Walber Aguiar*

Lá em casa tem um poço, mas a água é muito limpa.

                                                                Renato Russo

Manhã. Sol de novembro. Sol indefinido entre o cinza e o azul, entre o branco e o anil. Mãe chamando, menino correndo, galinha ciscando. Lembranças espalhadas no quintal. O velho poço matava mais que a sede naqueles dias; matava também a nostalgia do não vivido, o desejo de entender o tempo e a solidão.

A manga com sal era o prato predileto, comido exaustivamente à sombra do velho cajueiro. De repente, as valas abertas, bolinhas de gude, alagações. “Faculdade”, Seu Pinheiro, Chinelão. Gente brincando no meio da rua, bandeirinhas estendidas, grito de gol na garganta, no inconsciente coletivo da rua de barro.

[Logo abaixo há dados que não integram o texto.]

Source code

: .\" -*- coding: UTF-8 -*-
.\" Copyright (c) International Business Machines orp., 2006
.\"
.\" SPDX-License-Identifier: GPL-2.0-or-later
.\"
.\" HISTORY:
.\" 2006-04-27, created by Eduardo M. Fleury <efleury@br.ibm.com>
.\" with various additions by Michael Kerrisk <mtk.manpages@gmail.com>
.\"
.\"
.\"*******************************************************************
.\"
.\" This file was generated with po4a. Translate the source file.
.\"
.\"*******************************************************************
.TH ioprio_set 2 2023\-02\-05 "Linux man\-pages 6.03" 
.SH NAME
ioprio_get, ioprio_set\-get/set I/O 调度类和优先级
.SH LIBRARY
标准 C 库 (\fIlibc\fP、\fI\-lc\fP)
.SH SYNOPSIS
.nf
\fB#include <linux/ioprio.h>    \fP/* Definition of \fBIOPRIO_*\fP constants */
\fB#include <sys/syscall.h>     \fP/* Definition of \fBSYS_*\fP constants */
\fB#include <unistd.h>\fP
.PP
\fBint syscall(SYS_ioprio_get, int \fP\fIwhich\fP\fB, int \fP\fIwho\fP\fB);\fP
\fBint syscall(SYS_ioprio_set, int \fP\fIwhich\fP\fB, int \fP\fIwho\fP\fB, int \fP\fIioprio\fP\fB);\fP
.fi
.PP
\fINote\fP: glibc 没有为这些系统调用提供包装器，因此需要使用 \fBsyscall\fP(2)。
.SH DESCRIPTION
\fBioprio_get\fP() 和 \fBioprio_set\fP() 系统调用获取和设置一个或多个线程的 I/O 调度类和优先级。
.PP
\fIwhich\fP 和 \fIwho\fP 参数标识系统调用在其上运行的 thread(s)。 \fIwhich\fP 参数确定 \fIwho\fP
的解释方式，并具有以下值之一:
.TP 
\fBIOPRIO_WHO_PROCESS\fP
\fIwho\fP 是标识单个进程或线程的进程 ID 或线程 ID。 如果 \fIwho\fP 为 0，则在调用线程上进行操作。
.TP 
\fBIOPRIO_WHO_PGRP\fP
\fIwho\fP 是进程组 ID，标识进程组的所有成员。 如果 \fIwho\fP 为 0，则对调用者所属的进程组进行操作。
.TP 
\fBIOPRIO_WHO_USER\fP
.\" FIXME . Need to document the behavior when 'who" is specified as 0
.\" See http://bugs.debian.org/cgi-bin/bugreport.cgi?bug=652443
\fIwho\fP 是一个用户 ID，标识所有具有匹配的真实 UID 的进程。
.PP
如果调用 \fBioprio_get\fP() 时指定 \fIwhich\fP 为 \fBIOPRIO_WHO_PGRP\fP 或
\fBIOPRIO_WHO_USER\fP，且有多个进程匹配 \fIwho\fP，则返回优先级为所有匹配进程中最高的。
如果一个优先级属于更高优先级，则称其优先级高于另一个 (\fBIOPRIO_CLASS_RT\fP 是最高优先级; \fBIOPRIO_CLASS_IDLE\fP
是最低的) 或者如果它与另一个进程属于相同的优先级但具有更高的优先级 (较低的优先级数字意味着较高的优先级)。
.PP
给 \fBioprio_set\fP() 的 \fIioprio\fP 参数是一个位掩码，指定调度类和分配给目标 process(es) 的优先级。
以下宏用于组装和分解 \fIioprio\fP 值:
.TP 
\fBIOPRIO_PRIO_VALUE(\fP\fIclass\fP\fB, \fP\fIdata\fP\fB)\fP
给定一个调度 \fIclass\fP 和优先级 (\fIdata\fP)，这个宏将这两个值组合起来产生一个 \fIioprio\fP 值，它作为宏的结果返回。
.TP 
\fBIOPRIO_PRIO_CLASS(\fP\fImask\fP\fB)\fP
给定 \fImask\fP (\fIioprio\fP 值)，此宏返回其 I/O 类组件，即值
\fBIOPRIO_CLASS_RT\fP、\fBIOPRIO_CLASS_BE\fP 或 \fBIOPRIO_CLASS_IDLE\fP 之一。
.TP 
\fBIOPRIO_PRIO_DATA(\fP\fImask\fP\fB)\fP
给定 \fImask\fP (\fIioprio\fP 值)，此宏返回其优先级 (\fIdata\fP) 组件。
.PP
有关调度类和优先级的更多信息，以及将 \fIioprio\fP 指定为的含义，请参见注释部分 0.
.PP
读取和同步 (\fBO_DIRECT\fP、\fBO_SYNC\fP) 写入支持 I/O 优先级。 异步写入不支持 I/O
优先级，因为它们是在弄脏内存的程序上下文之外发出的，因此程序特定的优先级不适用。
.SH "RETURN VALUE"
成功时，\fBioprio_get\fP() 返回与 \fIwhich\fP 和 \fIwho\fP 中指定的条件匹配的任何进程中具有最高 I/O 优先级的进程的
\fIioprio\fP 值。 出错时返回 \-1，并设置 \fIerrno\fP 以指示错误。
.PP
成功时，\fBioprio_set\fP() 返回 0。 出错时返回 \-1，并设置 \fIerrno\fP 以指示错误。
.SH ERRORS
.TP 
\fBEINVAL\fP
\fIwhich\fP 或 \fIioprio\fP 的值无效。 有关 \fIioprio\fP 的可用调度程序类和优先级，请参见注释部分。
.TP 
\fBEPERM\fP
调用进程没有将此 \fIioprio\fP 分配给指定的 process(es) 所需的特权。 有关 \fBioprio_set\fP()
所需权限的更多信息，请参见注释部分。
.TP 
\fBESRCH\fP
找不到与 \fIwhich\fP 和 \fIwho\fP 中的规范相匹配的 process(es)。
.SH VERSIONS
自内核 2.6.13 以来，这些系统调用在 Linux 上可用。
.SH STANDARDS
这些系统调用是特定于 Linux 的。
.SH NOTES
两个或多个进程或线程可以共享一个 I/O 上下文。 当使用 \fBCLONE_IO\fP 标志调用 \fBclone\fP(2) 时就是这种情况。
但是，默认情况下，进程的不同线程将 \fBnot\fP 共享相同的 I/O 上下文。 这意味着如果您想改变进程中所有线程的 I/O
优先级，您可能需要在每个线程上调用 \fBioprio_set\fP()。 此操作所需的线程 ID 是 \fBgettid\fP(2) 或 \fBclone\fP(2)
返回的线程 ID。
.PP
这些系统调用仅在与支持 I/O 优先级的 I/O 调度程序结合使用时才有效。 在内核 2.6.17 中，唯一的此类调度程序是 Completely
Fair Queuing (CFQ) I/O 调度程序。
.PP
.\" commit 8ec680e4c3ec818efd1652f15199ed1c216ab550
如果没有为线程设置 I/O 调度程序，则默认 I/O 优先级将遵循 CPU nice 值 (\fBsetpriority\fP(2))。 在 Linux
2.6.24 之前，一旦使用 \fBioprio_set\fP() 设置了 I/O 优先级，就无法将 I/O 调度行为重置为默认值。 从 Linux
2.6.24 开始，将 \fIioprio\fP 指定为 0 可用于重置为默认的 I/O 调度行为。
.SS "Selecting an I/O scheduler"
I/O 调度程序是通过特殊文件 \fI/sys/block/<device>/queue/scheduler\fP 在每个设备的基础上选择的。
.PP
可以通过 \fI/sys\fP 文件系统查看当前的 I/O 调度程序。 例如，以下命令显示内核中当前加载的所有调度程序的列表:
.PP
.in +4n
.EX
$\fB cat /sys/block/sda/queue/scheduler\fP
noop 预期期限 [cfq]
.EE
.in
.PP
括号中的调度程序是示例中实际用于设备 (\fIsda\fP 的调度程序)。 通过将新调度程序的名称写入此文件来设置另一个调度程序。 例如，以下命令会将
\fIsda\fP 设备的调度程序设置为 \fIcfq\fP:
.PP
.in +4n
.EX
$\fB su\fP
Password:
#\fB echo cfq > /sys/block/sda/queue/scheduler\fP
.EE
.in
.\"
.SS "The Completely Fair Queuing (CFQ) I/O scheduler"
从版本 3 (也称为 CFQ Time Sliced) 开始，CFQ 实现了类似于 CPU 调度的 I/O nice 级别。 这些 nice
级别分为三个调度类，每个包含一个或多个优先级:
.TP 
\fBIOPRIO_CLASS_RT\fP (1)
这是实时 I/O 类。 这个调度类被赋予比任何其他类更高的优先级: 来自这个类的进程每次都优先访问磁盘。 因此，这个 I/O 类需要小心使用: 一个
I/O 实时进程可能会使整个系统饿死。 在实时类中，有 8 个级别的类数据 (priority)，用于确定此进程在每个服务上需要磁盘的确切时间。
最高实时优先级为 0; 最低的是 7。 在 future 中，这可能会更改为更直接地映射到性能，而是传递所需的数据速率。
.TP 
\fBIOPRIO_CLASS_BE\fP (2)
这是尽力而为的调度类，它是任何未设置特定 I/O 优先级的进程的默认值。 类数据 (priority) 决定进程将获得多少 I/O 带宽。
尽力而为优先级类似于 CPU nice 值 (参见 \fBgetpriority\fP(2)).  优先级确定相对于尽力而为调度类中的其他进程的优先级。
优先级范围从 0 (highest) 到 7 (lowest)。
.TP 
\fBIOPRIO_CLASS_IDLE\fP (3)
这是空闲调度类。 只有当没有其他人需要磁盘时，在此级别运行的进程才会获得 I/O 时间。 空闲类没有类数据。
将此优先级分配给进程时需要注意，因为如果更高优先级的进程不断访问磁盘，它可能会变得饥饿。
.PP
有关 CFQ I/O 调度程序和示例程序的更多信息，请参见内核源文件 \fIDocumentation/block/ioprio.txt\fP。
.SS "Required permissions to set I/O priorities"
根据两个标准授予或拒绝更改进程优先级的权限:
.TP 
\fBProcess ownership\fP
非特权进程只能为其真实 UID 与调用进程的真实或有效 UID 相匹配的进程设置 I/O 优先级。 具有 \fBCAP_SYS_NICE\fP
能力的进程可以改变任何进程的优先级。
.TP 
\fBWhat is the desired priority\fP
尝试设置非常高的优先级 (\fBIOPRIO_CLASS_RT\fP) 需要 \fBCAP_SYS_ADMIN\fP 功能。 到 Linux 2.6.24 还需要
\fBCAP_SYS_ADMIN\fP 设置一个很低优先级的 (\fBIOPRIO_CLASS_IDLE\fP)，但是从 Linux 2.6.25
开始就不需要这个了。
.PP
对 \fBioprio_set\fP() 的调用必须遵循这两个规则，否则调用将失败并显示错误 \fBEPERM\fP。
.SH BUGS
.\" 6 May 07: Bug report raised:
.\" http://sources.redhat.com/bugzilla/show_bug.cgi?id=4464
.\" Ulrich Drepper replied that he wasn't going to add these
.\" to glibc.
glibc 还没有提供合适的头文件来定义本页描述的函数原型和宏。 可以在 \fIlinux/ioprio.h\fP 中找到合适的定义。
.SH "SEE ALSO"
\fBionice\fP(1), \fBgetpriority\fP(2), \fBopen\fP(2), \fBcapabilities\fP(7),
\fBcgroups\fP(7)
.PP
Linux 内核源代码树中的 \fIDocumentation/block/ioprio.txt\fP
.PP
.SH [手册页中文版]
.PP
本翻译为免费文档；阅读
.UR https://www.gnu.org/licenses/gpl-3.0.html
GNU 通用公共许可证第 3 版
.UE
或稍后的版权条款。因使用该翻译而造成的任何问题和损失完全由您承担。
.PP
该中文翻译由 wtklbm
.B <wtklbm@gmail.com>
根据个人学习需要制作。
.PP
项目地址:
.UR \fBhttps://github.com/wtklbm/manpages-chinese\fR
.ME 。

Ali, à sombra da jaqueira, conversávamos com os anjos, montávamos os planos, executávamos a vida. Caboco Clério com seu violão, Raimundo Arigó com sua roupa branca, Mário, com seu vigor juvenil e sua paixão pelo Vasco da Gama. A mangação corria solta, junto com a vibração, o vinho e os gols da seleção brasileira.

O tempo passou, todo mundo foi embora, levando na bagagem a lembrança. Agora o asfalto ditava a pressa, o sinal verde, a responsabilidade, a vida completamente agendada. Pelos “campos de morango” da lembrança, ainda vejo a figura de meu pai. Envelheceu sem crescer, cresceu sem perder a inocência. Virou uma relíquia no meio de um mundo convulso, corrupto e cheio de maldade.

Seu Genésio se tornou uma espécie de anjo da guarda de todos nós, muito embora carecesse de carinho, cuidado, afeto, companhia. Ainda cumprimenta as pessoas na rua, conversa na esquina, lembra da velha rua de piçarra e das travessuras da infância.

Relembro a casa com varanda, o velho poço, a cerca do Lauriston. Sei que falta a meninada, a manga com sal , o grito de gol, a galinha ciscando. Apesar da ausência, sua alegria de menino nunca vai acabar. Enquanto houver uma tarde quente, um colega, um trombone e um bom papo, ele estará sempre lá, à espera do sonho, da saudade, da alegria.

Era novembro. Não havia a escuridão do dia dos finados. Apenas o céu azul do sonho, a doce canção da nostalgia…

*Advogado, poeta, historiador, professor de filosofia, membro da Academia Roraimense de Letras, Mestre em Letras e membro da Academia de Letras, Arte e Cultura da Amazônia.